Which camera and lens do you use?

I use Canon EOS 6D camera and Sigma Art lens, 50mm f/1.4 A DG HSM. I especially love taking phots with wide aperture during the long hours of the northern dusk, just before and after sunset. I photograph with raw image mode and usually edit my photos in Photoshop / Camera Raw.

Did you study art or are you self-taught?

A bit of both, I guess! At age 15 I went to Helsingin Kuvataidelukio, which is upper secondary school oriented in visual arts – so I studied lots of drawing, painting and art history at a young age. But I didn’t pursue a career in art right away. Instead, I studied theoretical philosophy, aesthetics and cognitive science in the University of Helsinki, and had some gap years after graduating, working in a job that didn’t have anything to do with art or my previous studies.
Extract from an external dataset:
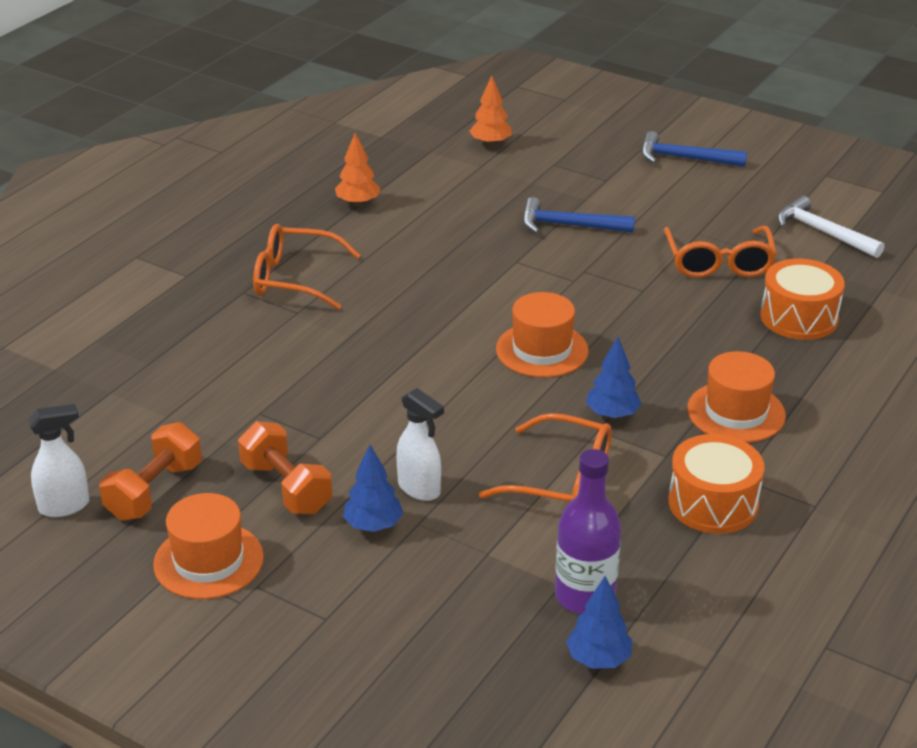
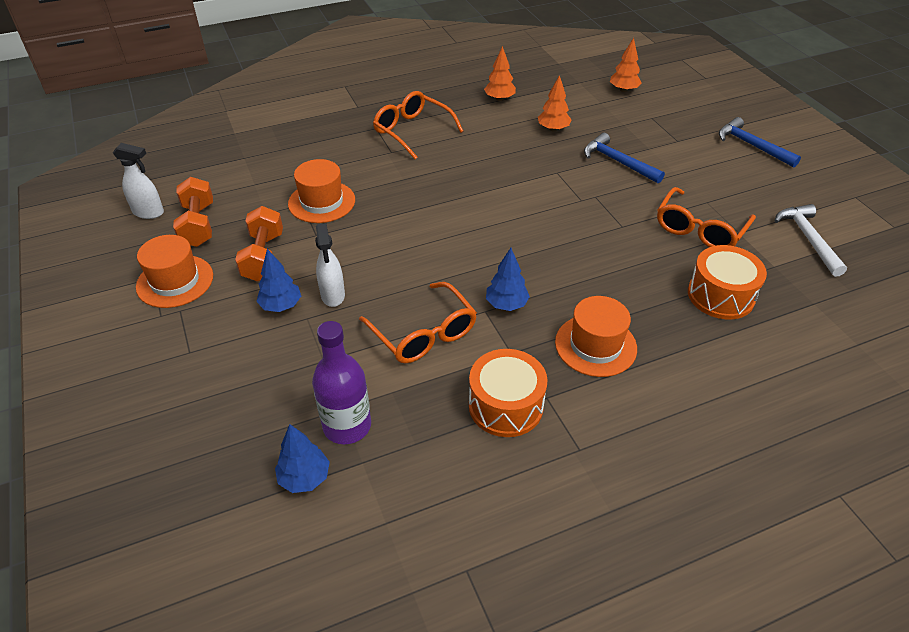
camera: 35 degrees right, 10 degrees up
(154, 491) = (198, 225): orange dumbbell -> orange dumbbell turned 75 degrees counterclockwise
(460, 215) = (553, 129): none -> orange tree
(542, 350) = (508, 238): orange hat -> orange hat (321, 202)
I didn’t get seriously interested in illustration until my late twenties, after a long creative pause. I started to train myself in illustration simply by drawing a lot, especially scenes based on my favorite books, and just generally practicing different art techniques and styles and making up my own art projects. Around 2012 I made myself a portfolio and started working as a professional freelance illustrator. My first projects were children’s book illustrations. Soon after that I went to study graphic design in Helsinki Metropolia UAS, because I wanted to be able to design my own books and products, and get better at photography. I graduated in 2017.